Perayaan hari kemerdekaan tahun ini terasa begitu berbeda dari tahun-tahun sebelumnya, suasananya tidak semeriah dan semarak seperti biasanya. Pandemi kali ini benar-benar mengurangi berbagai acara perayaan kemerdekaan yang biasa dilakukan, namun tentunya semangat nasionalisme tidak dimaknai hanya dengan lomba 17-an atau sekedar upacara bendera saja.

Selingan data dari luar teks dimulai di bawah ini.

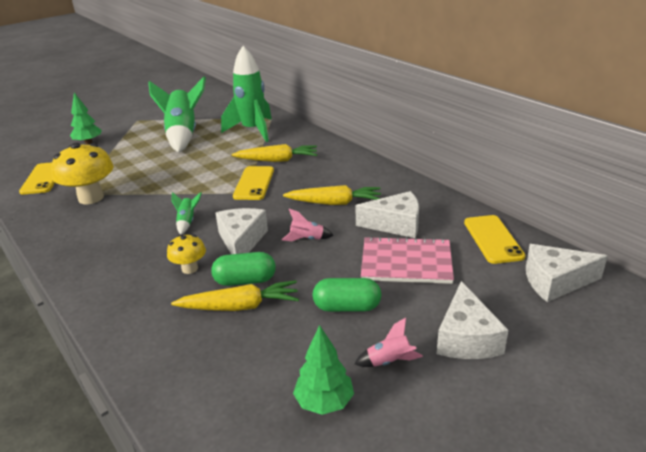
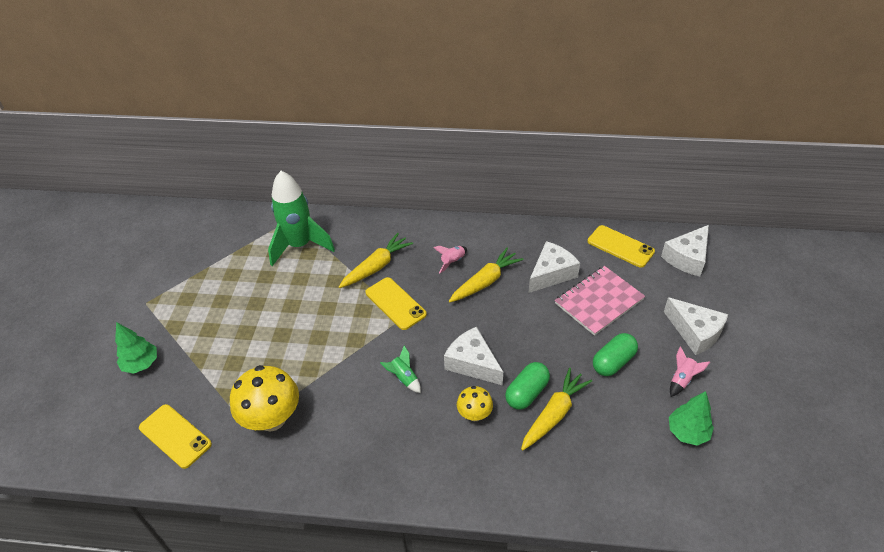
camera: 45 degrees left, 15 degrees up
(183, 135) = (237, 292): green rocket -> none
(307, 239) = (514, 328): pink rocket -> pink rocket (452, 262)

Proses kemerdekaan bangsa Indonesia merupakan sebuah pencapaian yang luar biasa dimana sebagian besar negara dunia ketiga mendapatakan kemerdekaannya melalui jalan diplomasi yang tidak terlalu berdarah, berbeda dengan negara kita yang harus menumpahkan darah selama bertahun-tahun sampai kemerdekaan itu tercapai.
Sudah berapa puisi dan lagu ditulis mengenai kemenangan bangsa ini atas penjajahannya. Namun kejayaan dan rasa bangga itu tidaklah abadi. Kita harus menghadapi fakta bahwa dari generasi kegenerasi perasaan bangga akan kemerdekaan itu makin surut.
Bagi saya hal itu tidak bisa dihindari, bagaimanapun hebatnya suatu peristiwa pasti juga akan memudar dikemudian hari, dengan fakta mungkin kita hanya mengenang kemerdekaan hanya saat perayaan hari kemerdekaan saja, setelah itu semangat nasionalisme pudar begitu saja. Mungkin kita memaknai proses kemerdekaan kita terlalu sederhana sehingga semangat nasionalisme itu timbul sesekali dan tenggelam untuk waktu yang lama.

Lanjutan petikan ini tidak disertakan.